● Short task
Convert the material below, everything from the line containing "pose: elev=56.7 azim=323.6" down to the line containing "Dot at: (302, 253)", both included, into a Markdown table with the columns Row and Line. Number each line in Row and skip blank lines.

● Entries shown
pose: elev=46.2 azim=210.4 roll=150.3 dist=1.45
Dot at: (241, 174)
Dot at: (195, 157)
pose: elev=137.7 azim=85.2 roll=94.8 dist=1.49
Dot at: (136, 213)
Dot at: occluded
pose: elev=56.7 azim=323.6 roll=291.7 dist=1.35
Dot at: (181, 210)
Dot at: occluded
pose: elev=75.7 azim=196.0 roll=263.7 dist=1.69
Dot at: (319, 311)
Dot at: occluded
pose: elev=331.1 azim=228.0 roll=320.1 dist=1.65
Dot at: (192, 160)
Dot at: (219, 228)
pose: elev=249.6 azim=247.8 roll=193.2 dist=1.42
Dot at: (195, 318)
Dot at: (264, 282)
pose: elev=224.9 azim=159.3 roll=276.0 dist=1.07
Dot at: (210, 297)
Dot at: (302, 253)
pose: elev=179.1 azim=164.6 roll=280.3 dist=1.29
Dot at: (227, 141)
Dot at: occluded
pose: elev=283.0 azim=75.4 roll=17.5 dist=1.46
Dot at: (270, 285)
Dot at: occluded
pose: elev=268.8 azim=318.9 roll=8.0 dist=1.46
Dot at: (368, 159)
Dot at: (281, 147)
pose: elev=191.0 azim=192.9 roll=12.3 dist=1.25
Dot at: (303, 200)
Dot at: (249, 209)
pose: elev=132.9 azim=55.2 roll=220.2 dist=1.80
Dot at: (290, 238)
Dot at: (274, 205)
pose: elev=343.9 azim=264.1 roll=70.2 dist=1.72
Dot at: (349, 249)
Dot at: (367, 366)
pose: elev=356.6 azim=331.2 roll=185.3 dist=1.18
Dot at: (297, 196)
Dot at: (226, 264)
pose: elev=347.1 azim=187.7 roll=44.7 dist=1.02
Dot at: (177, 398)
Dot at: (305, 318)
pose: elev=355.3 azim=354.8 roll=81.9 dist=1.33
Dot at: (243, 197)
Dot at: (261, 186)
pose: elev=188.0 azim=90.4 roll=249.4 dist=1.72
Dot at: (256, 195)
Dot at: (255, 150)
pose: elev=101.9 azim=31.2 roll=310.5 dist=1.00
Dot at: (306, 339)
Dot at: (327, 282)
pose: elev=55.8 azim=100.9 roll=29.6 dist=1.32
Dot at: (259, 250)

● Response
| Row | Line |
|---|---|
| 1 | pose: elev=56.7 azim=323.6 roll=291.7 dist=1.35 |
| 2 | Dot at: (181, 210) |
| 3 | Dot at: occluded |
| 4 | pose: elev=75.7 azim=196.0 roll=263.7 dist=1.69 |
| 5 | Dot at: (319, 311) |
| 6 | Dot at: occluded |
| 7 | pose: elev=331.1 azim=228.0 roll=320.1 dist=1.65 |
| 8 | Dot at: (192, 160) |
| 9 | Dot at: (219, 228) |
| 10 | pose: elev=249.6 azim=247.8 roll=193.2 dist=1.42 |
| 11 | Dot at: (195, 318) |
| 12 | Dot at: (264, 282) |
| 13 | pose: elev=224.9 azim=159.3 roll=276.0 dist=1.07 |
| 14 | Dot at: (210, 297) |
| 15 | Dot at: (302, 253) |